ENTRIES SUPPLIED: Begin

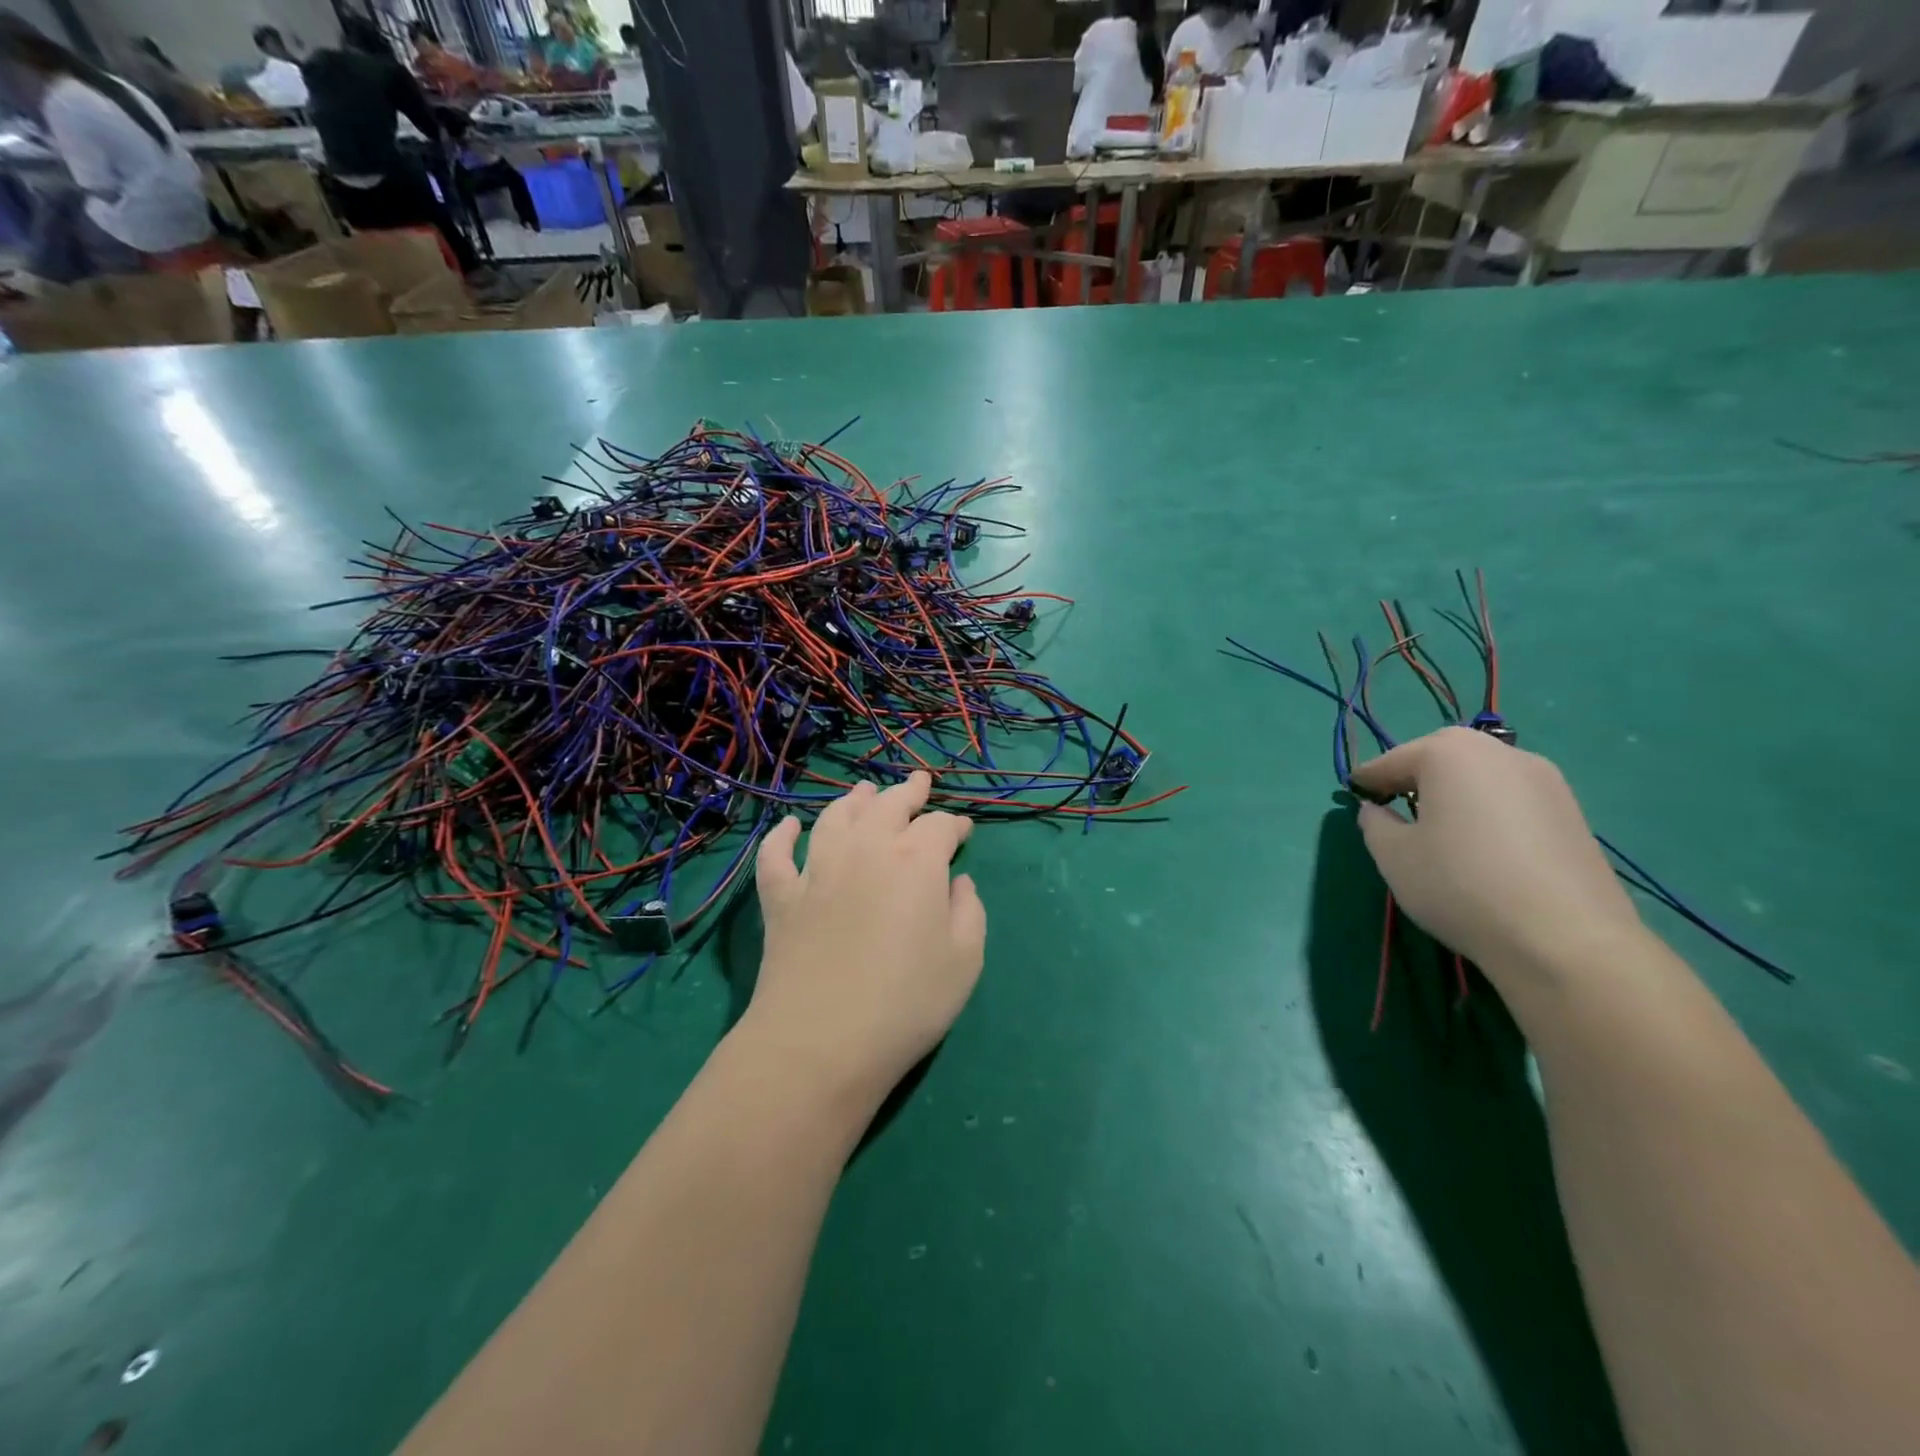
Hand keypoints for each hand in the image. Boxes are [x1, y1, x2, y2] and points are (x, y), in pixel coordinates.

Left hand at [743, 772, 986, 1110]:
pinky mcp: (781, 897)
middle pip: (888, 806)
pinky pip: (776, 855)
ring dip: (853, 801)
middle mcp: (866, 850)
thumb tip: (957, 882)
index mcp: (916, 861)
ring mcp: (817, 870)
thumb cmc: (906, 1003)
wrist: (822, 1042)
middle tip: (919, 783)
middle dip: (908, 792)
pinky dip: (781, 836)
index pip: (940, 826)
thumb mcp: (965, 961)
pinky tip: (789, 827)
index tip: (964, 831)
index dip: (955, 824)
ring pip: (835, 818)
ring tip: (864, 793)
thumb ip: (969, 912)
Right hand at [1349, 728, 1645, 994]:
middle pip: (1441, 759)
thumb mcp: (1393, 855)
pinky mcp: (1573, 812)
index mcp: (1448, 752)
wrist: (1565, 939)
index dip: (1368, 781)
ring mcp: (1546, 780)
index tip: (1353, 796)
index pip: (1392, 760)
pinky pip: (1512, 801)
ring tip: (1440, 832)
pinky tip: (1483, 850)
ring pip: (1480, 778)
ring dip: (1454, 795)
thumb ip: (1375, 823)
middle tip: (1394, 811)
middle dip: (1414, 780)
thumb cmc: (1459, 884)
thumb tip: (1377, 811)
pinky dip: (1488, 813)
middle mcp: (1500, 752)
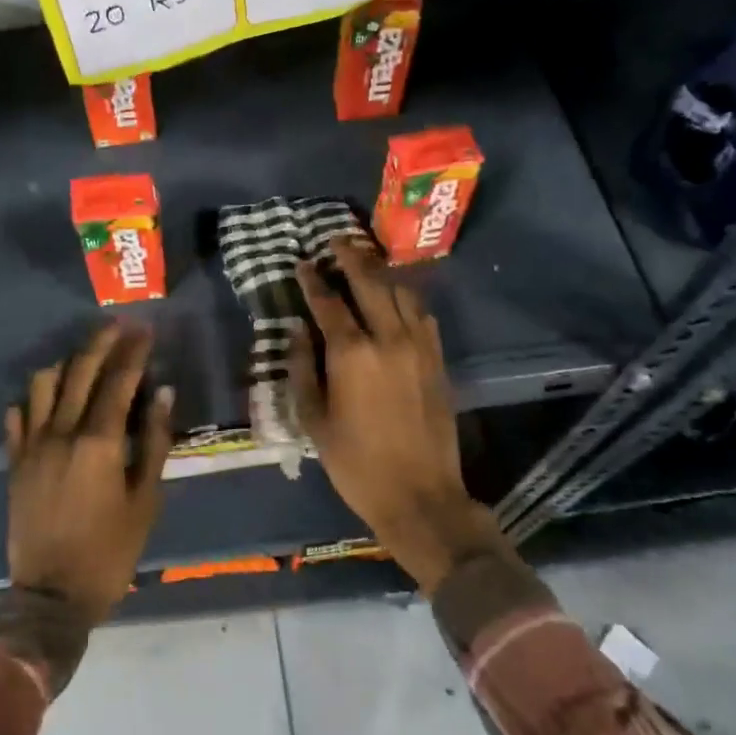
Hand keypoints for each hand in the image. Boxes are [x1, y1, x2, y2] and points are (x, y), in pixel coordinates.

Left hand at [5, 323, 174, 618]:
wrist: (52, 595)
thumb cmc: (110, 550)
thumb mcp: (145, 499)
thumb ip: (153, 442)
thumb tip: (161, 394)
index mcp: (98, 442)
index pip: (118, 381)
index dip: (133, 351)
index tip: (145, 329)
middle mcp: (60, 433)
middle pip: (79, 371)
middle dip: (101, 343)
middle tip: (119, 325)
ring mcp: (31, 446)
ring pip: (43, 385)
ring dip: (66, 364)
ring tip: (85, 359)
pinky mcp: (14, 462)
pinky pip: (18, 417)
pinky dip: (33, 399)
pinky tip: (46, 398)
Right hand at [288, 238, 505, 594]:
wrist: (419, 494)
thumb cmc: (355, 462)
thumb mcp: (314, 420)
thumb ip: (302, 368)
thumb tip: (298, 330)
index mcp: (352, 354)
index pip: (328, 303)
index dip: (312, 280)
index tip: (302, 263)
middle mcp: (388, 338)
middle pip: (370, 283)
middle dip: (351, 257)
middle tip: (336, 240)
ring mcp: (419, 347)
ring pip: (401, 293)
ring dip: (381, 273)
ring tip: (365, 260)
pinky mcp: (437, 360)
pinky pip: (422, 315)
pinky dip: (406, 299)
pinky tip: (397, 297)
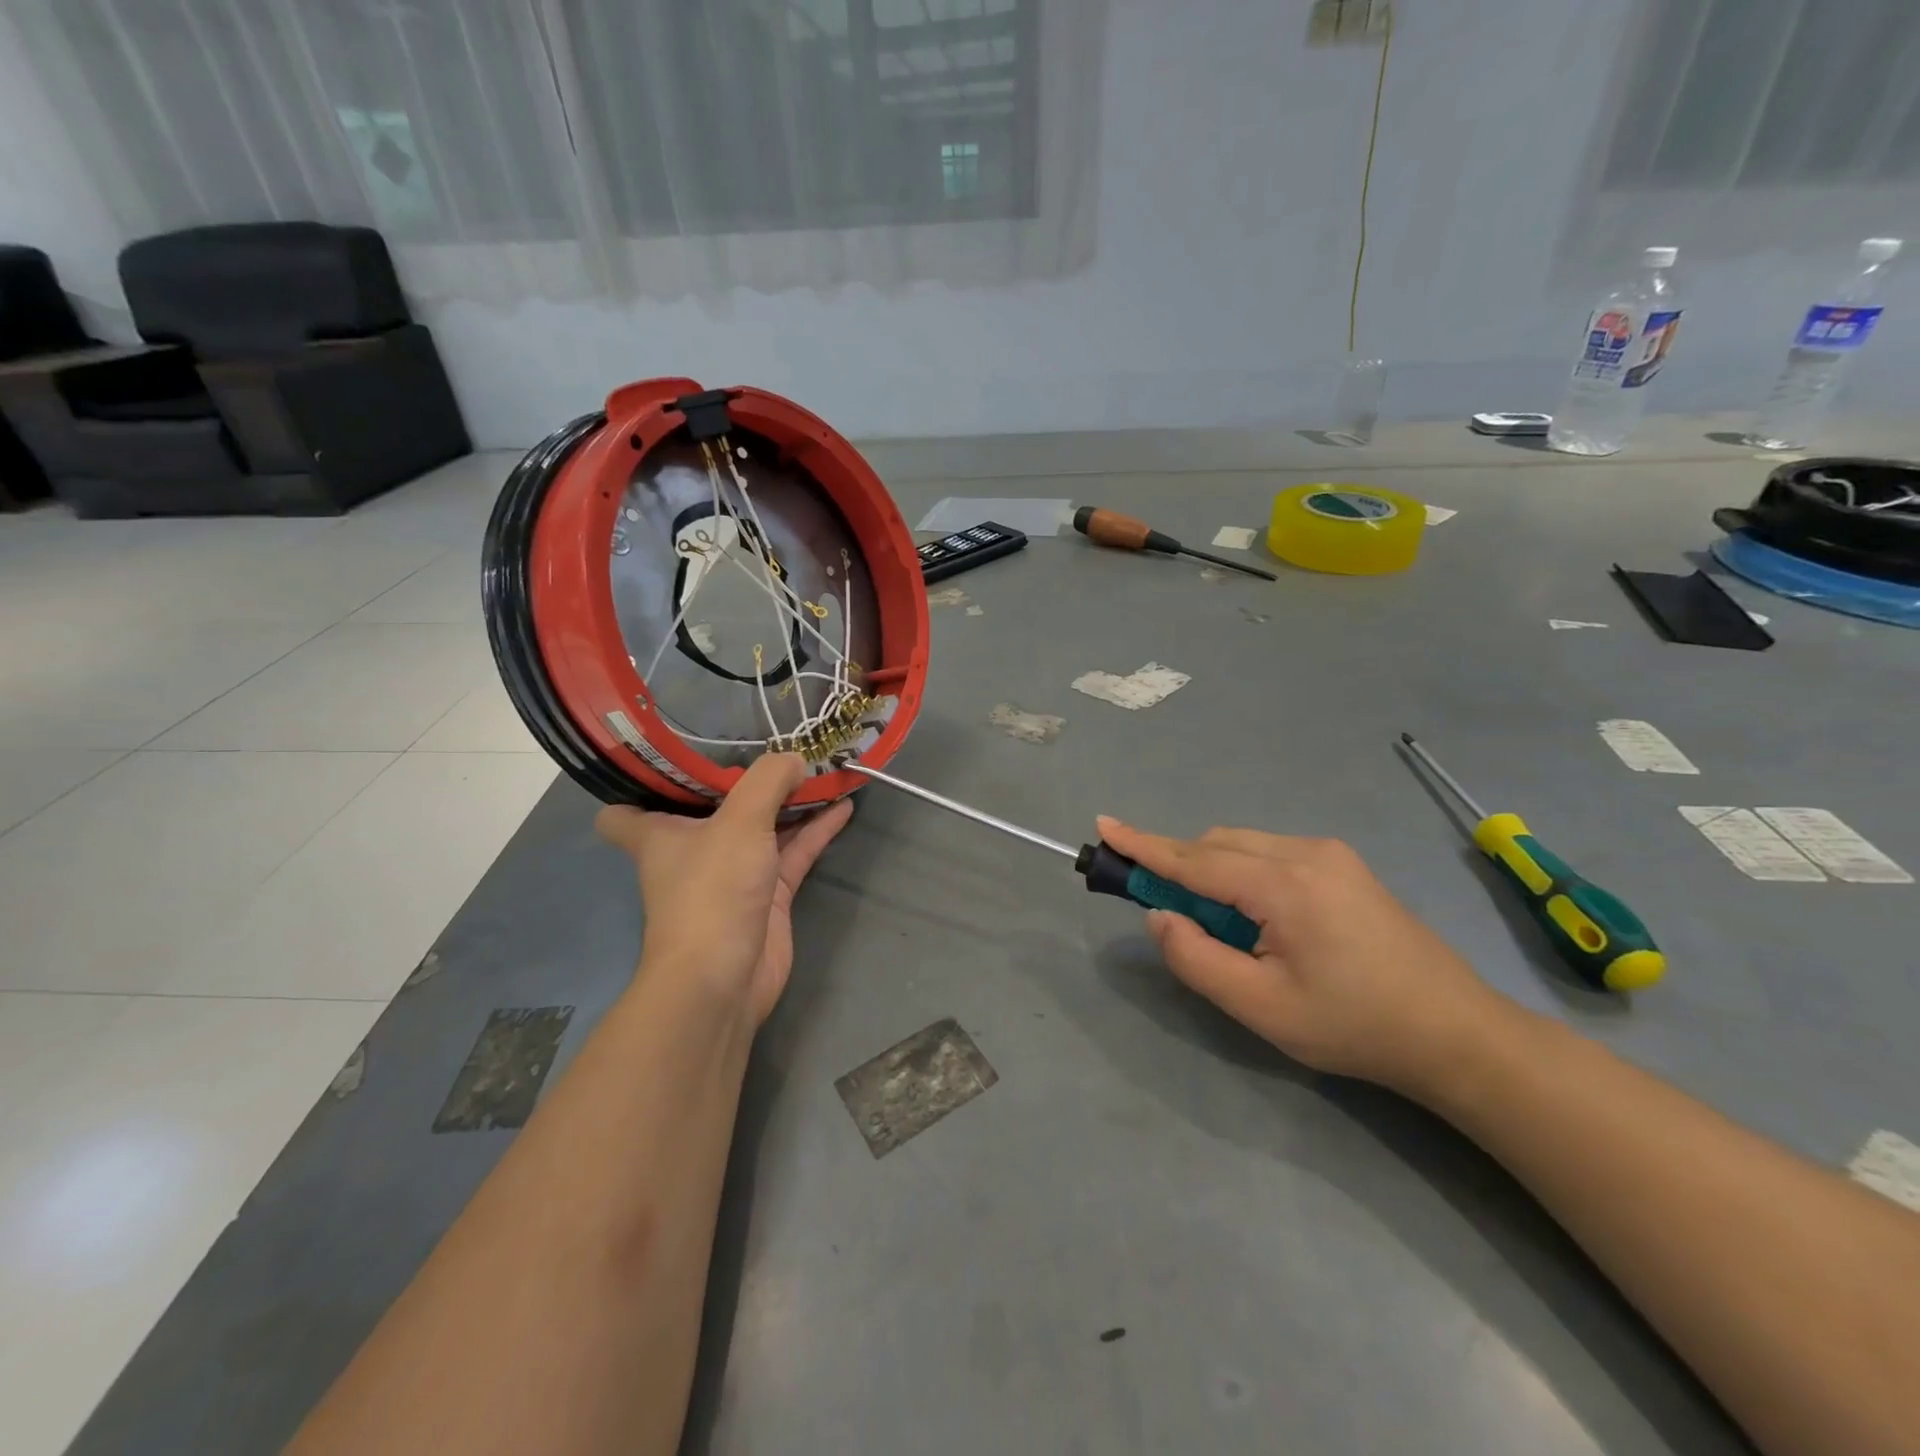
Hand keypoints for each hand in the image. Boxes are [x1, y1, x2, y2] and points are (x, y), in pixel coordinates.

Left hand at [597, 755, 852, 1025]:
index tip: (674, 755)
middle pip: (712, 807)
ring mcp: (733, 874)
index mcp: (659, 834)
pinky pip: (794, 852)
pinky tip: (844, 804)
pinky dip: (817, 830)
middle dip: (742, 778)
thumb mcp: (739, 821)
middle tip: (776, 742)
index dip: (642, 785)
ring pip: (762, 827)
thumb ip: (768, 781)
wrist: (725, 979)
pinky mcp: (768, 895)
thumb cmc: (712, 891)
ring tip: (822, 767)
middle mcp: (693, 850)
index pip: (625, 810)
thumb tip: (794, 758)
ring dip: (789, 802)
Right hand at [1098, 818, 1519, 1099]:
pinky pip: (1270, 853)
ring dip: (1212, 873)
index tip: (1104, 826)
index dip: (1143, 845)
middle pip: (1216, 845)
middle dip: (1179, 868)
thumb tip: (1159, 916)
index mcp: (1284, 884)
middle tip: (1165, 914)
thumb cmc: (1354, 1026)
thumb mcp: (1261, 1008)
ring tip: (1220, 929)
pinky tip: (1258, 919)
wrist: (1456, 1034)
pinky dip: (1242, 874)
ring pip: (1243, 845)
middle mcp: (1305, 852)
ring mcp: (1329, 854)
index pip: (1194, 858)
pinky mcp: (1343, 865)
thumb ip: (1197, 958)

ENTRIES SUPPLIED: End

__WHAT YOU SHOULD DO__:
Look above for the line with "thumb tip: (1377, 811)" and the line with "pinky tip: (46, 398)". Give again exactly those two lines and all lines between them, pictures excluded.

__FINISHED EXERCISE__:
thumb tip: (1377, 811)
pinky dip: (1488, 813)
middle mcp: (1500, 752)
Hand keypoints for each hand in the image. Boxes are [x1, y1, x2, y2] and points are (x, y), in pixel coordinates.

Left hand at [5, 323, 174, 618]:
wrist: (52, 595)
thumb cmc: (110, 550)
thumb mcp: (145, 499)
thumb ip: (153, 442)
thumb tip: (161, 394)
index mcp: (98, 442)
index pip: (118, 381)
index dip: (133, 351)
index tip: (145, 329)
middle mcp: (60, 433)
middle pip: (79, 371)
middle dip: (101, 343)
middle tip: (119, 325)
ring mcp: (31, 446)
ring pip: (43, 385)
ring dip: (66, 364)
ring tip: (85, 359)
pinky mcp: (14, 462)
pinky pip: (18, 417)
pinky dip: (33, 399)
pinky tip: (46, 398)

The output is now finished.